Fine della dimostrazione, ma non della visita. La stessa perfetta professionista ci guida gentilmente nella grande sala in cui siamo transitati all’inizio e si arresta davanti a uno scaffale su cui fanno bella mostra scatole eleganti e coloratissime delle dimensioni di un nostro panettone confezionato. La dimostratrice, indossati i panni di venditrice, ci spiega che lì troveremo un assortimento di tutte le qualità di tè che abbiamo sperimentato e che ci è piaciuto tantissimo. Come potremmo negarlo? Mi sorride allusiva: troveremo anche un bamboccio dal pisellino spruzzante.
Con il garbo e la pacatezza delle vecchie lady inglesi le spieghiamo che siamo in bicicletta, che dobbiamo pedalare da Pechino a Shanghai, non vediamo come potremmo trasportare nel bagaglio le scatole con il suo tè.
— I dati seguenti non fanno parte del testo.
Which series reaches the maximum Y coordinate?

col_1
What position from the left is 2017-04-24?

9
Si mostra molto, molto delusa, ma non demorde. Si sposta fino a un ripiano dove ci sono scatole di dimensione ridotta rispetto alle precedenti. Con aria rassegnata ci spiega che sacrificheremo la quantità, ma almeno avremo la soddisfazione di assaggiare quelle prelibatezze anche in Italia. Perderemo l’optional del bamboccio incontinente, ma… “chi è causa del suo mal, pianga se stesso!”.
Non ci siamo capiti. Ribadiamo che siamo in bicicletta e vogliamo evitare ogni peso, ogni ingombro superfluo. Sottolineiamo con perfidia la parola superfluo.
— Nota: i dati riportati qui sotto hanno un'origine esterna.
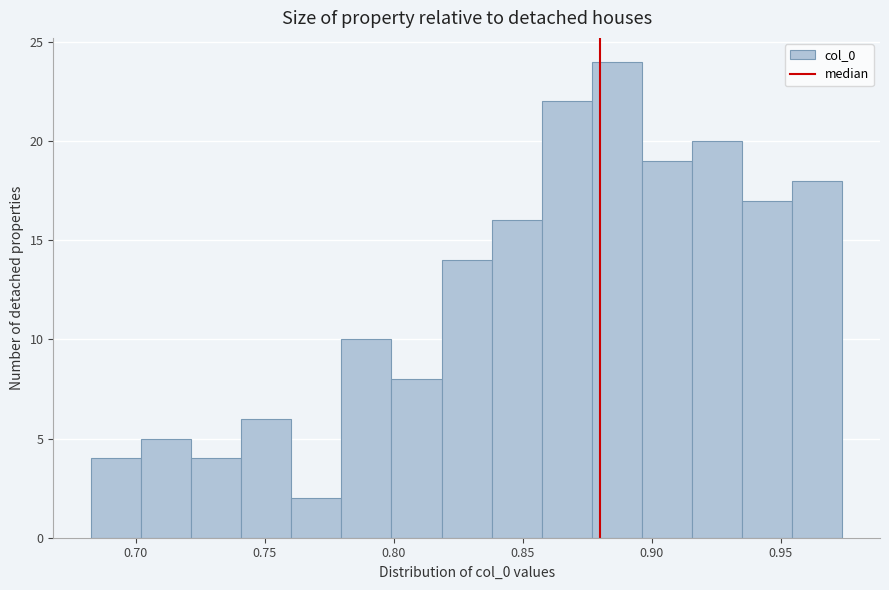

Read against the x-axis, roughly where is the centre of the tallest bar?

0.885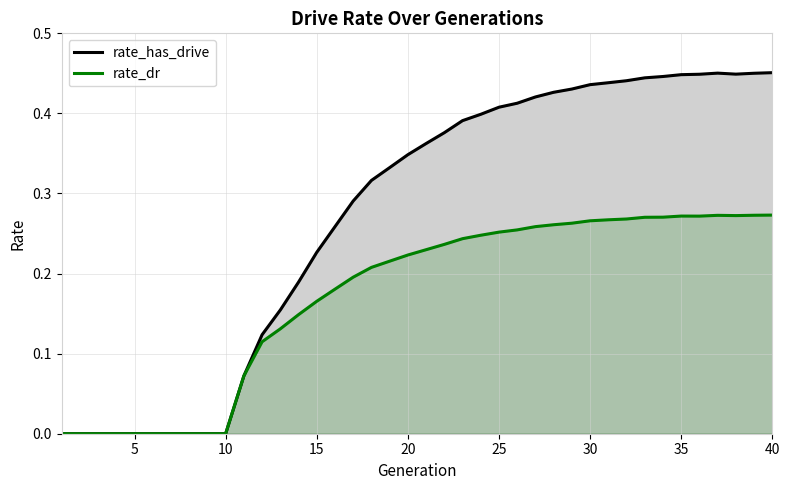

List the series in order of their overall mean, lowest first.

rate_dr, rate_has_drive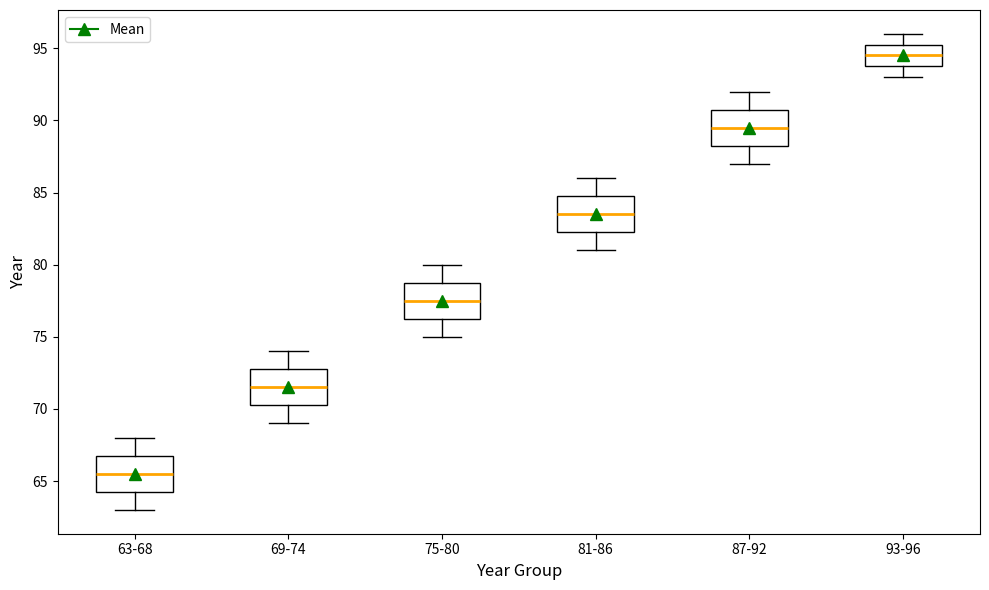

Which box has the lowest median line?

63-68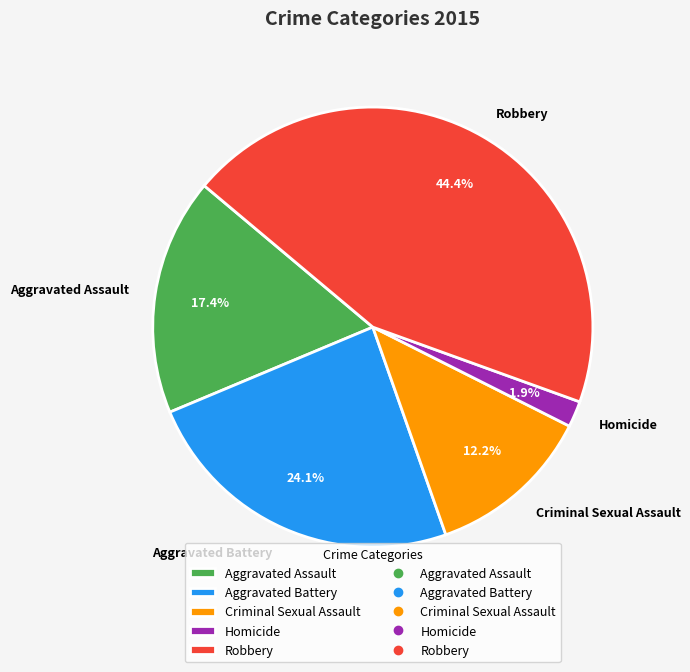

To the nearest percent, what portion does Aggravated Battery represent?

24%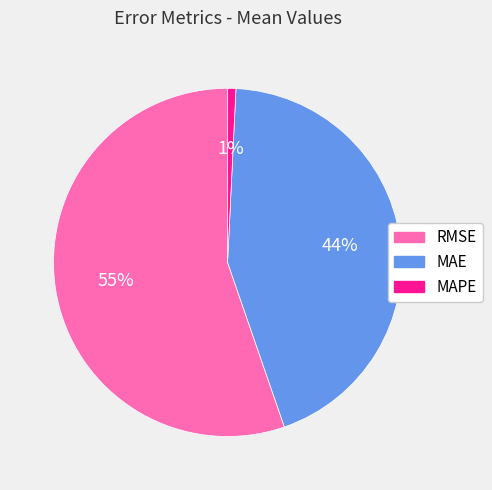

Between RMSE and MAE, which is larger?

RMSE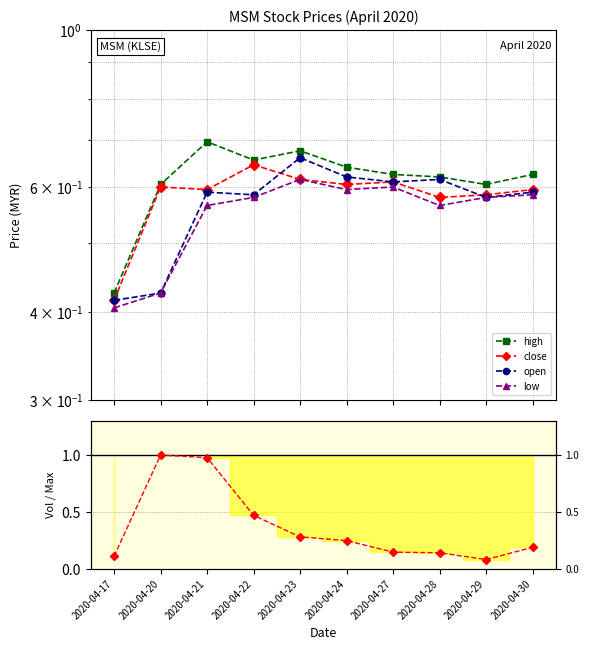

What is the difference between the low values at 2020-04-28 and 2020-04-23?

0.1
La ragazza è palesemente contrariata, quasi offesa. Ci sposta fino a un ultimo scaffale con delle graziosissime scatolette grandi poco più di un pacchetto di sigarette. Con aria afflitta ci spiega che lì troveremo un modesto assaggio di due o tre qualità del suo prestigioso tè. Se proprio vogliamo rinunciare a tanta eccellenza, almeno potremo consolarci con quel modesto, inadeguato campioncino.
Quando, inflessibili, le facciamo segno di no e, senza ulteriori cerimonie, ci avviamo verso l’uscita, la ragazza è costernata e, potrei giurarlo, si trattiene a fatica dal piangere.
Usciamo in strada e, inguaribili goliardi, ci esibiamo mitragliando raffiche di “nci, nci, nci”, ogni volta più sonori, esasperando l’effetto comico. Non possiamo trattenerci dal ridere. E Lil dov’è? È rimasta dentro, dopo essere stata testimone silenziosa di tutta la dimostrazione e la tentata vendita.
Esce. Si avvicina e ci rimbrotta semiseria.
«Avete commesso un crimine», ci dice. «Quella ragazza è la migliore venditrice del negozio. Nessuno aveva partecipato a una sua dimostrazione senza acquistare. Mai. Ho dovuto consolarla, non riusciva a capacitarsi che non uno dei cinque italiani avesse voluto almeno la più piccola delle scatole. Le avete inferto una sconfitta e un’umiliazione terribile, poveretta!».
Anche Lil ride nel dircelo e noi, irriverenti, la subissiamo di torrenziali “nci, nci, nci”, mettendo un suggello irriguardoso al crollo della top venditrice di tè cinese.